AL-AHRAM, AL-MASRY AL-YOUM (Egypt)
CAIRO - Muslim Brotherhood presidential candidate Mohamed Mursi expressed confidence that he would be elected in the upcoming runoff and sought to assuage Christians' fears about Islamist rule, Egypt's Al-Ahram reported on Friday.
Egyptians, particularly those who supported the Arab spring revolution, will not accept a Mubarak-style regime again, Mursi told Reuters. His rival for the presidency, Ahmed Shafik, was former President Hosni Mubarak's last appointed prime minister and a former Air Force chief. Rallies were set for Cairo's Tahrir Square on Friday to oppose Shafik's candidacy.

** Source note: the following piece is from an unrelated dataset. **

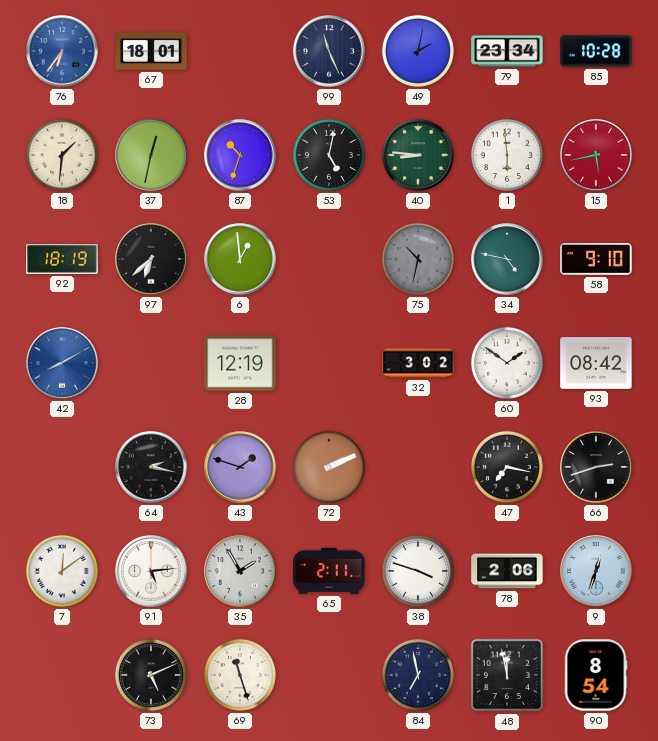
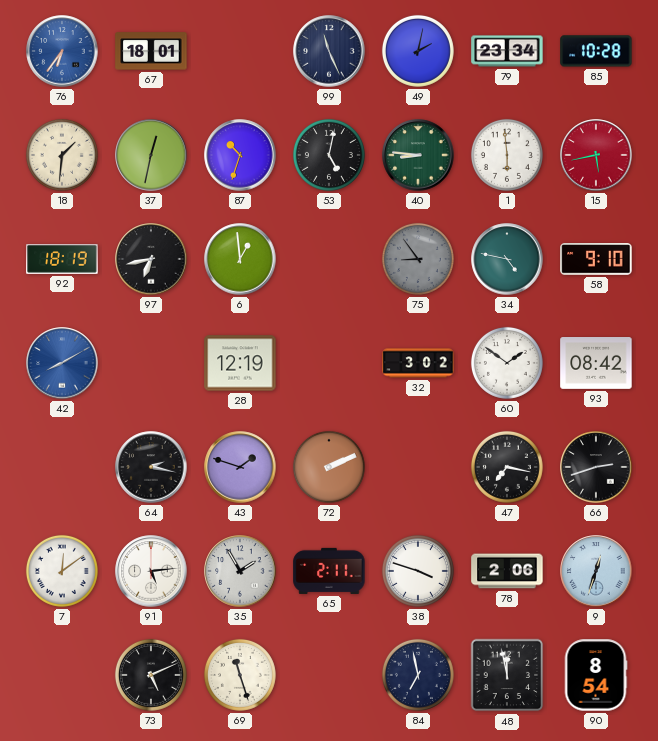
97: 6:38 -> 6:43
75: 10:32 -> 8:54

Meanwhile late Thursday night, three people were killed when armed clashes erupted at a meeting of Shafik supporters in the province of Qena. The conference had been organized by tribes but was disrupted by youth supporters of the revolution, including Salafi and Muslim Brotherhood members, "who tried to storm it" and caused "an affront to the tribes' dignity," Al-Ahram reported.
Mustafa Fouad, the head of the Youth Revolutionary Coalition, said they decided to go to the conference after learning that former elements from Mubarak's regime and ruling party, the National Democratic Party, would be there to express their strong support for Shafik. Fouad told the paper he was "surprised" by the firing on the demonstrators.
Also on Friday, a State of Emergency, that had long symbolized the oppressiveness of the Mubarak regime, was finally lifted after 31 years. Human rights activists told Al-Masry Al-Youm that despite the presence of a Mubarak ally in next month's presidential runoff, the end to the State of Emergency was a sign that democracy has begun to take root.